Data extracted from a collection:
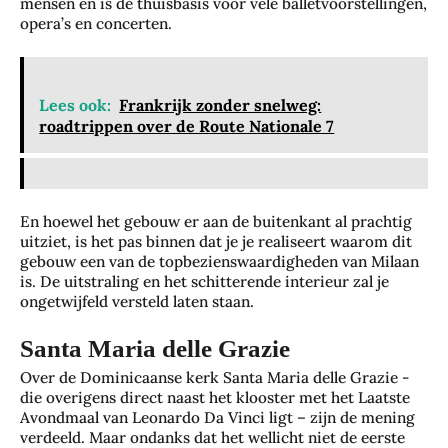
mensen en is de thuisbasis voor vele balletvoorstellingen,
opera’s en concerten.
Lees ook:
Frankrijk zonder snelweg:
roadtrippen over de Route Nationale 7
En hoewel het gebouw er aan de buitenkant al prachtig
uitziet, is het pas binnen dat je je realiseert waarom dit
gebouw een van de topbezienswaardigheden van Milaan
is. De uitstraling en het schitterende interieur zal je
ongetwijfeld versteld laten staan.
Santa Maria delle Grazie
Over de Dominicaanse kerk Santa Maria delle Grazie -
die overigens direct naast het klooster met het Laatste
Avondmaal van Leonardo Da Vinci ligt – zijn de mening
verdeeld. Maar ondanks dat het wellicht niet de eerste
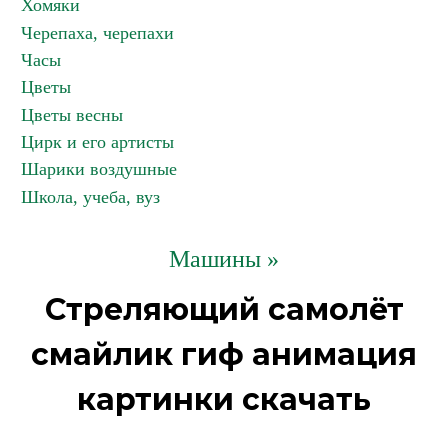
Хомяки
Черепаха, черепахи
Часы
Цветы
Цветы весны
Цирк и его артисты
Шарики воздушные
Школа, учеба, вуз
Машины »
Стреляющий самолёт
смайлик гиф анимация
картинки скачать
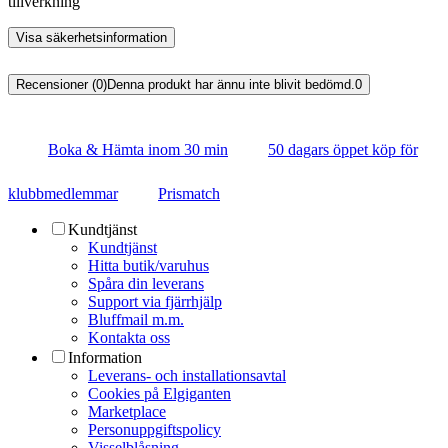
tillverkning
Visa säkerhetsinformation
Recensioner (0)
Denna produkt har ännu inte blivit bedömd.
0
Boka & Hämta inom 30 min
50 dagars öppet köp för
klubbmedlemmar
Prismatch
Kundtjänst
Kundtjänst
Hitta butik/varuhus
Spåra din leverans
Support via fjärrhjälp
Bluffmail m.m.
Kontakta oss
Information
Leverans- och installationsavtal
Cookies på Elgiganten
Marketplace
Personuppgiftspolicy
Visselblåsning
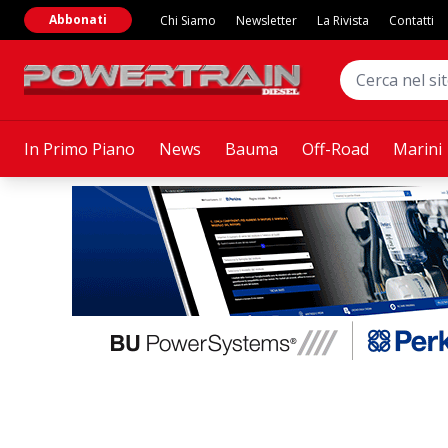
Abbonati
Chi Siamo
Newsletter
La Rivista
Contatti
In Primo Piano
News
Bauma
Off-Road
Marini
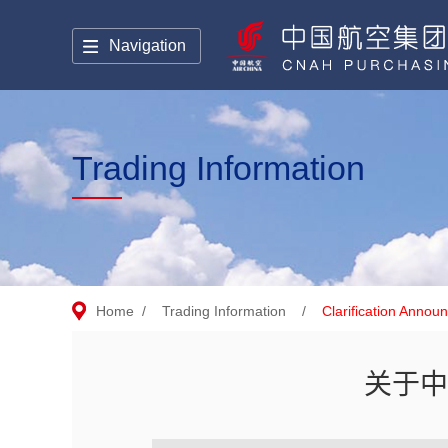
Navigation
Trading Information
Home
/
Trading Information
/
Clarification Anno
关于中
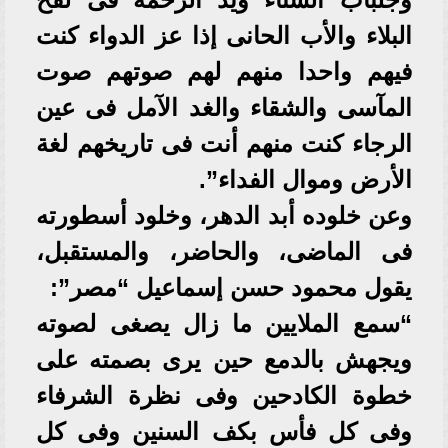
البلاء والأب الحانى إذا عز الدواء كنت
فيهم واحدا منهم لهم صوتهم صوت
المآسى والشقاء والغد الآمل فى عين
الرجاء كنت منهم أنت فى تاريخهم لغة
الأرض وموال الفداء”.
وعن خلوده أبد الدهر، وخلود أسطورته
فى الماضى، والحاضر، والمستقبل،
يقول محمود حسن إسماعيل “مصر”:
“سمع الملايين ما زال يصغى لصوته
ويجهش بالدمع حين يرى بصمته على
خطوة الكادحين وفى نظرة الشرفاء
وفى كل فأس بكف السنين وفى كل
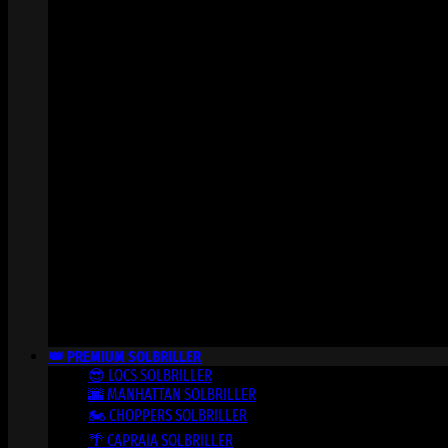
👑 PREMIUM SOLBRILLER
😎 LOCS SOLBRILLER
🌆 MANHATTAN SOLBRILLER
🏍️ CHOPPERS SOLBRILLER
🌴 CAPRAIA SOLBRILLER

### Your objective
Return the records above exactly as written. Do not include their images.

### Response for this exercise
mensen en is de thuisbasis voor vele balletvoorstellingen,
opera’s en concerten.
Lees ook:
Frankrijk zonder snelweg:
roadtrippen over de Route Nationale 7
En hoewel het gebouw er aan de buitenkant al prachtig
uitziet, is het pas binnen dat je je realiseert waarom dit
gebouw een van de topbezienswaardigheden van Milaan
is. De uitstraling en het schitterende interieur zal je
ongetwijfeld versteld laten staan.
Santa Maria delle Grazie
Over de Dominicaanse kerk Santa Maria delle Grazie -
die overigens direct naast het klooster met het Laatste
Avondmaal van Leonardo Da Vinci ligt – zijn de mening
verdeeld. Maar ondanks dat het wellicht niet de eerste
Хомяки
Черепаха, черепахи
Часы
Цветы
Цветы весны
Цирк и его артисты
Шарики воздушные
Школа, учеба, вуз
Машины »
Стреляющий самолёт
смайлик гиф анимация
картинки скачать
tillverkning
Visa säkerhetsinformation
Recensioner (0)
Denna produkt har ännu inte blivit bedömd.
0
Boka & Hämta inom 30 min
50 dagars öppet köp för
klubbmedlemmar
Prismatch
Kundtjänst
Kundtjänst
Hitta butik/varuhus
Spåra din leverans
Support via fjärrhjälp
Bluffmail m.m.
Kontakta oss
Information
Leverans- och installationsavtal
Cookies på Elgiganten
Marketplace
Personuppgiftspolicy
Visselblåsning
Abbonati
Chi Siamo
Newsletter
La Rivista
Contatti
In Primo Piano
News
Bauma
Off-Road
Marini
Navigation
Trading Information
Home
/
Trading Information
/
Clarification Anno
关于中
البلاء والأب الحانى إذا عز الدواء كنت
فيهم واحدا منهم لهم صوتهم صوت
المآسى والشقاء والغد الآمل فى عين
الرجاء كنت منهم أنت فى تاريخهم لغة
الأرض وموال الفداء”.
وعن خلوده أبد الدهر، وخلود أسطورته
فى الماضى، والحاضر، والمستقبل،
يقول محمود حسن إسماعيل “مصر”:
“سمع الملايين ما زال يصغى لصوته
ويجهش بالدمع حين يرى بصمته على
خطوة الكادحين وفى نظرة الشرفاء
وفى كل فأس بكف السنين وفى كل
👑 PREMIUM SOLBRILLER
😎 LOCS SOLBRILLER
🌆 MANHATTAN SOLBRILLER
🏍️ CHOPPERS SOLBRILLER
🌴 CAPRAIA SOLBRILLER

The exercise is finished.